When the time came to walk away, the former European champion was training for a comeback. A punch to the head in sparring coupled with wear and tear persuaded him that going to the well again was a fool’s errand. He has not looked back since. “I walked away because I noticed that my eyes were off,” he revealed. “A study came out about the issue of concussion in [American] football. My degree thesis was a justification of boxing in England. I did my research on the latest stats on boxing and puglistica dementia. I couldn’t deny it. I thought: ‘S**t, this thing is real’. I looked in the mirror, and at this time I was pestering Eddie [Hearn] to come back to fight [Anthony] Joshua, and I said: ‘Audley, you’ve got to get out of it your own way, if you don’t you’ll be talking about coming back to boxing in eight or 10 years’.

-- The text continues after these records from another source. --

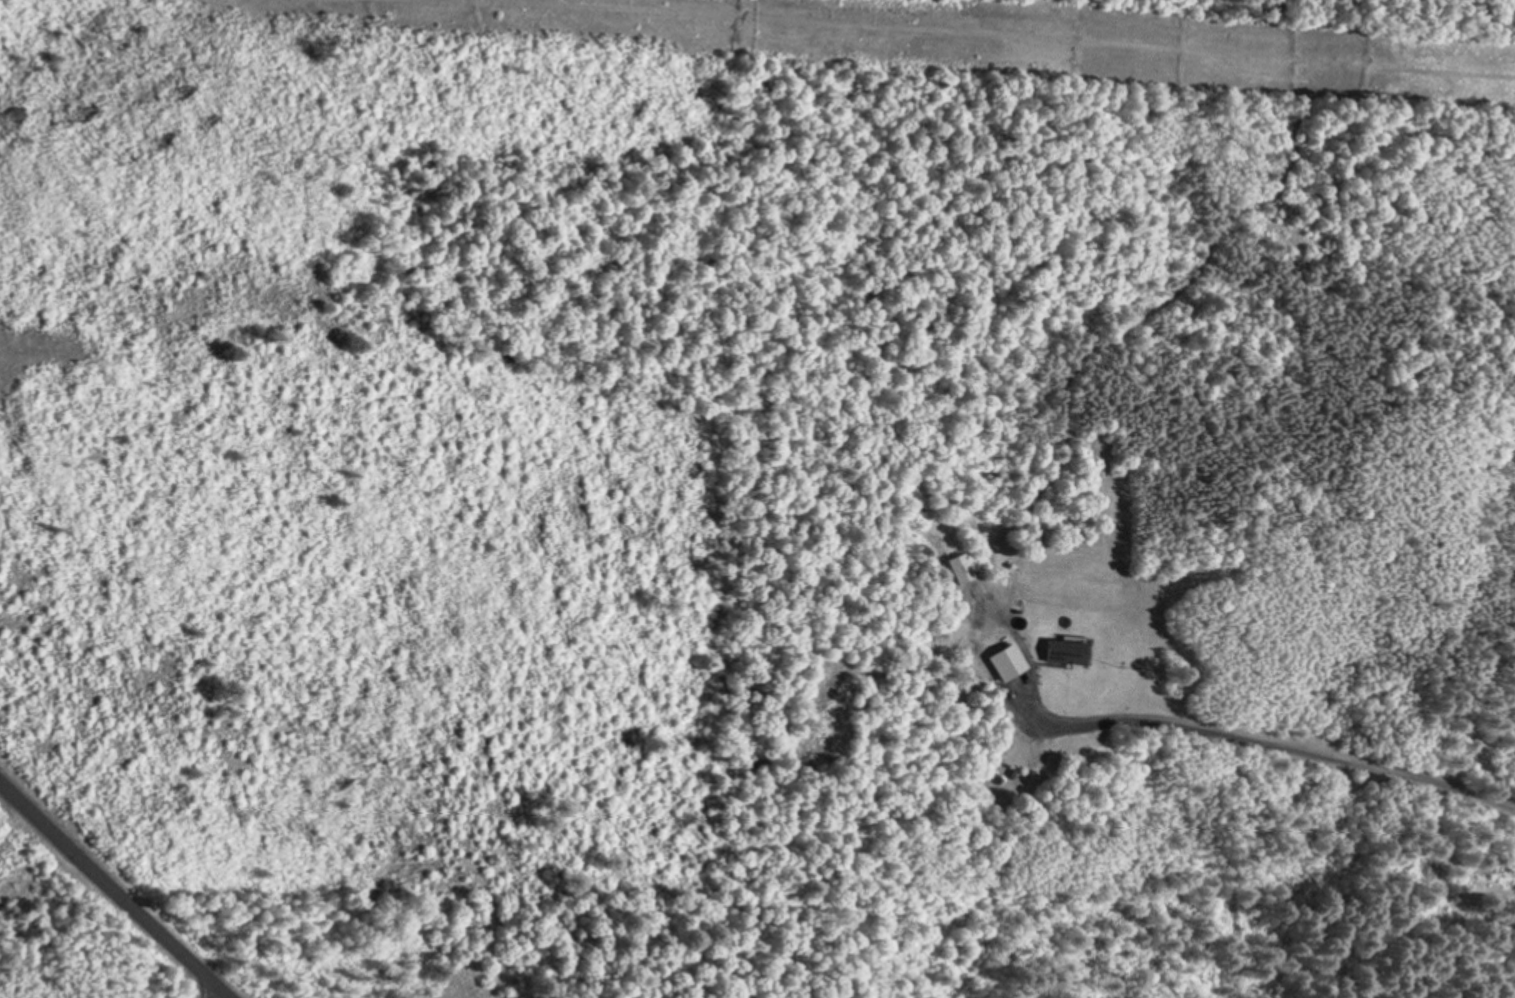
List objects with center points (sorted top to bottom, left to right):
road: (963, 32)
building: (954, 569)
building: (1059, 651)
building: (1000, 663)
road: (1283, 748)
building: (1005, 771)
building: (1015, 777)
building: (989, 779)
building: (1497, 870)
road: (114, 890)
road: (213, 993)

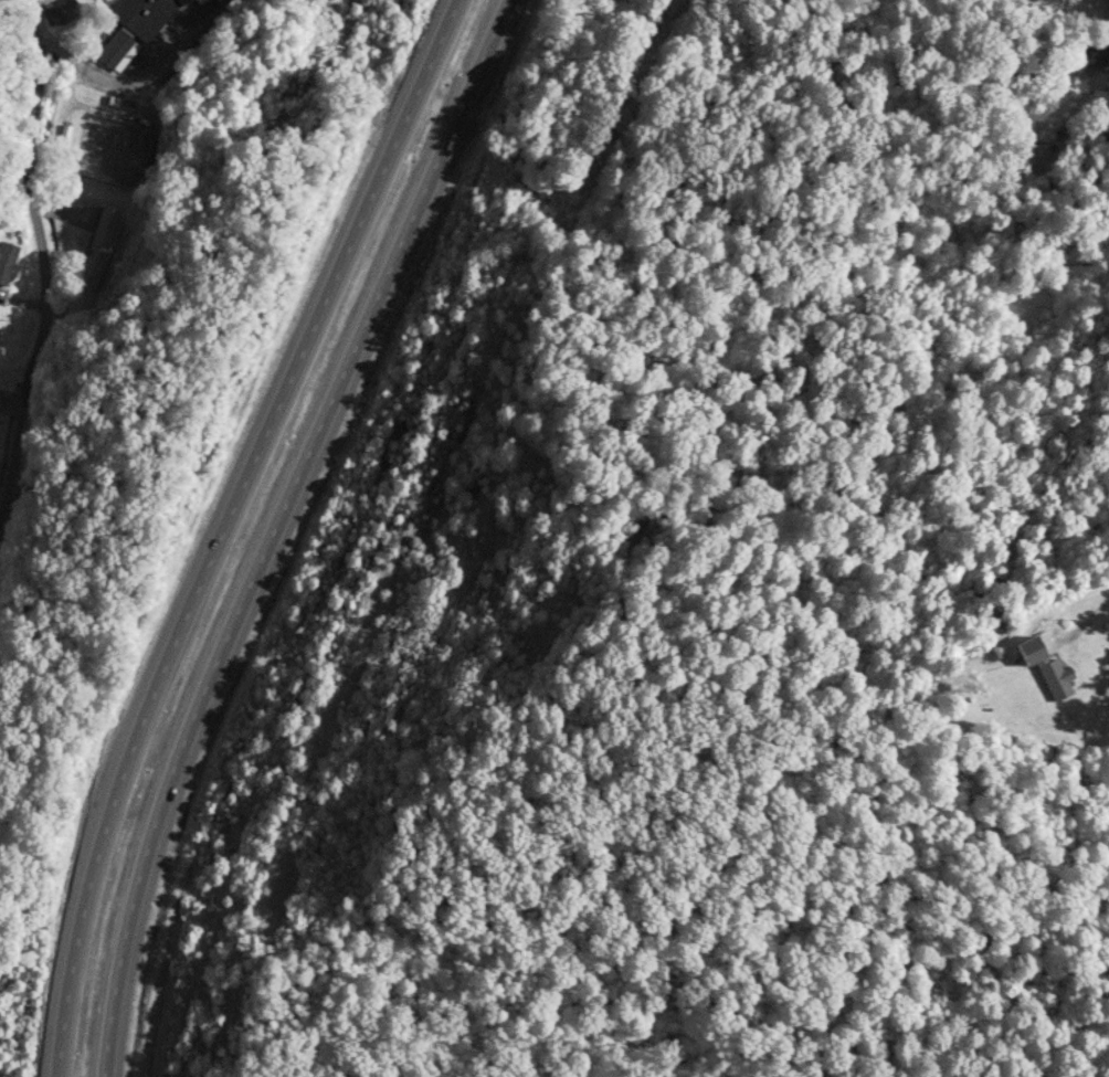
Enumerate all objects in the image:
building: (57, 13)
building: (144, 15)
building: (115, 51)
building: (1090, 55)
road: (139, 80)
road: (65, 97)
building: (139, 142)
road: (65, 208)
building: (95, 249)
road: (40, 255)
building: (7, 262)
road: (220, 527)
road: (276, 527)
building: (1056, 681)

“By this point, I had nothing left to give. My legs, my knees, they were gone. I’d had at least eight operations on my body: my knuckles, shoulders, a hernia — I thought: ‘Audley, you are done’. This is a young man’s sport. Kids are boxing at 11, 12 then going to the Olympics at the age of 19. I went there at 29 so Father Time was not on my side. I realised that this was it, I wasn’t going to be a world champion so I let it go and walked away from the sport.”

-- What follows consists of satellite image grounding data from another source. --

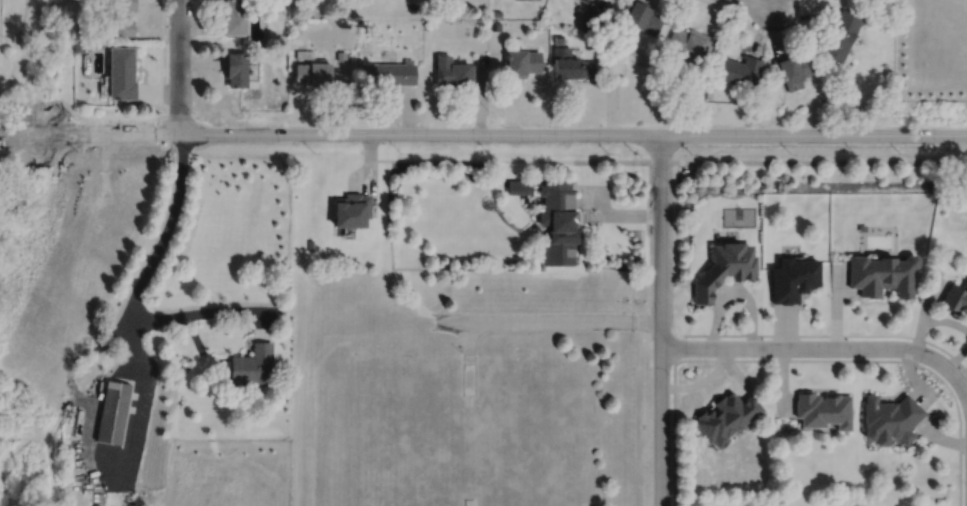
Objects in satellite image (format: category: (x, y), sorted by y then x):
building: (584, 0)
road: (763, 2)
building: (496, 12)
building: (592, 15)
building: (642, 15)
building: (121, 17)
building: (235, 17)
building: (496, 25)
street lamp: (782, 28)
building: (588, 29)
road: (759, 30)
road: (19, 32)
building: (842, 33)
building: (558, 38)
building: (601, 39)
building: (690, 42)
street lamp: (192, 44)
building: (78, 45)
road: (164, 50)
building: (304, 53)
building: (341, 55)
building: (521, 61)
park: (36, 62)
building: (570, 63)
road: (179, 66)
building: (237, 68)
building: (794, 68)
building: (740, 69)
building: (452, 70)
building: (314, 71)
building: (122, 72)
building: (390, 72)
road: (20, 87)
street lamp: (192, 112)
road: (483, 133)
road: (621, 160)
road: (818, 161)
street lamp: (669, 182)
building: (518, 186)
building: (352, 210)
road: (616, 213)
park: (738, 215)
building: (558, 221)
road: (167, 232)
building: (310, 244)
building: (725, 268)
building: (882, 275)
building: (795, 278)
building: (955, 300)
road: (208, 312)
road: (661, 319)
road: (452, 320)
road: (565, 320)
road: (674, 332)
road: (132, 333)
road: (826, 334)
road: (115, 335)
road: (469, 336)
road: (823, 346)
street lamp: (857, 356)
road: (128, 358)
road: (876, 360)
building: (253, 366)
street lamp: (670, 373)
building: (824, 409)
building: (113, 411)
building: (726, 416)
building: (890, 418)
road: (134, 433)
street lamp: (962, 480)
building: (469, 502)

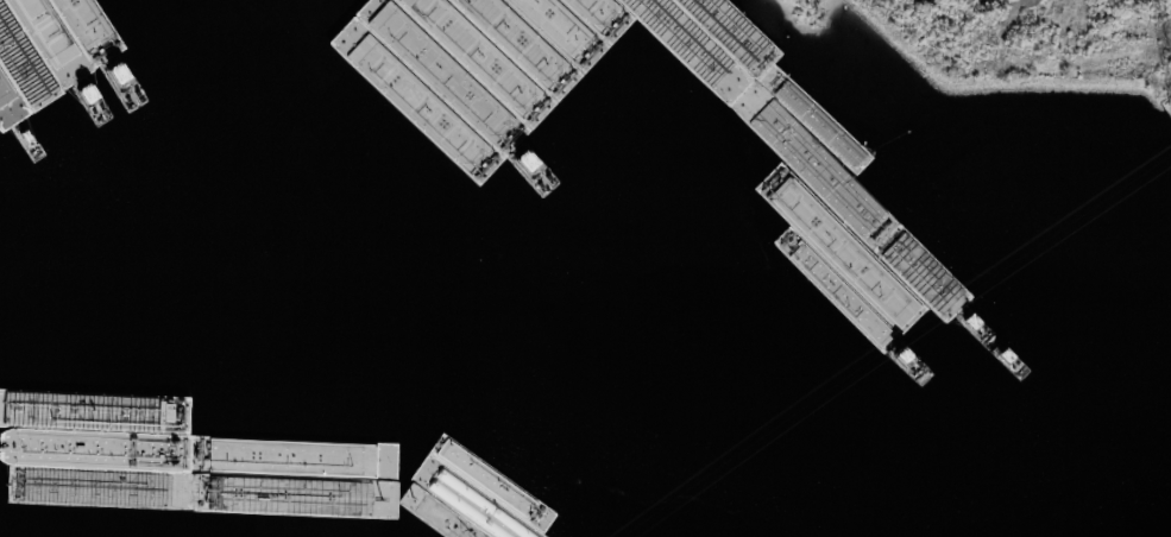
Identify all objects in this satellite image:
landfill: (1033, 54)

Most fighters limp away from the sport yet Harrison and his wife, Raychel, run a successful salon in Los Angeles, they have their own range of hair and beauty products, he plays poker at a high level, and has fingers in a few other pies. His haters will hate hearing this, but two decades after netting gold Harrison is winning the game of life.

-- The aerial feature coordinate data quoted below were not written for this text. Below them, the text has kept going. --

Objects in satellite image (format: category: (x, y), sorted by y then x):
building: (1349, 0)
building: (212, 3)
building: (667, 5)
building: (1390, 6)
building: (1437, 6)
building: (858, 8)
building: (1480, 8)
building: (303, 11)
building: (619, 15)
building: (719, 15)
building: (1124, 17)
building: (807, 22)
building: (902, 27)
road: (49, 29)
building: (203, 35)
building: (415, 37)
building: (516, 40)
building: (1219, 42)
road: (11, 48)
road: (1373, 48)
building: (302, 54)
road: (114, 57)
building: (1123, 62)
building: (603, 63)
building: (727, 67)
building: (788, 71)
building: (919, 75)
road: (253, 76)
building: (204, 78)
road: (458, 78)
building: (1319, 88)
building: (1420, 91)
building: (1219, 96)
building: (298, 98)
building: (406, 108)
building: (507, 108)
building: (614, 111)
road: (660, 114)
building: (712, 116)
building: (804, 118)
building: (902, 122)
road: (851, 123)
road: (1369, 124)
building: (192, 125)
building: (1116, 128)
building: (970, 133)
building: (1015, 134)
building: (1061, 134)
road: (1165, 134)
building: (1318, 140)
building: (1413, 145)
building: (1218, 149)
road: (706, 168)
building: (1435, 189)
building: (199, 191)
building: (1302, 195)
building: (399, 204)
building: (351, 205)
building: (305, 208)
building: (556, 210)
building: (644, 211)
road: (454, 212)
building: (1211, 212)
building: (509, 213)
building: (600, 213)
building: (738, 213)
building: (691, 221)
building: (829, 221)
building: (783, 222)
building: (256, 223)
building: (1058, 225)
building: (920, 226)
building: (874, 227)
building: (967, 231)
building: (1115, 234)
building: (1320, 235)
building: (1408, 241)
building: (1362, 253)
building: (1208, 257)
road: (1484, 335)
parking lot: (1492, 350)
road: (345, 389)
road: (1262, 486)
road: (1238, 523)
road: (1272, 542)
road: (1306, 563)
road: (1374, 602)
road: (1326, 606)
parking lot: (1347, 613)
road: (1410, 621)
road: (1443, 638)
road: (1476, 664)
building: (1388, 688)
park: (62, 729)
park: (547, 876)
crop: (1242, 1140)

“Life is all about the good as well as the bad,” he said. “Part of me flushing boxing, flushing being a promoter, was leaving the country to go to LA. [I’ve] a lot of living and business left to do. I’ve learned from boxing how to do and how not to do things. I’ve got experience in boxing, business and life that I can pass on. I’m a young, wise old man who has done a lot with his life and is trying to give something back.”

The Austrian poet Thomas Bernhard wrote that: “Time destroys everything we do, whatever it is.” My beloved t-shirt is now worn, torn and frayed. It is falling apart due to age — a metaphor, perhaps, for the injuries the man himself suffered or the fact that the decades are flying by for all of us — yet the image on the front of it remains as vivid as those halcyon days when we followed a new hero. Harrison is still an inspirational figure for the members of his tribe. After the interview, and flushed with excitement, I sent a text out to the others. The replies summed up our fanaticism: ‘He can still do it… One wave of that magical left hand… Yes he can.’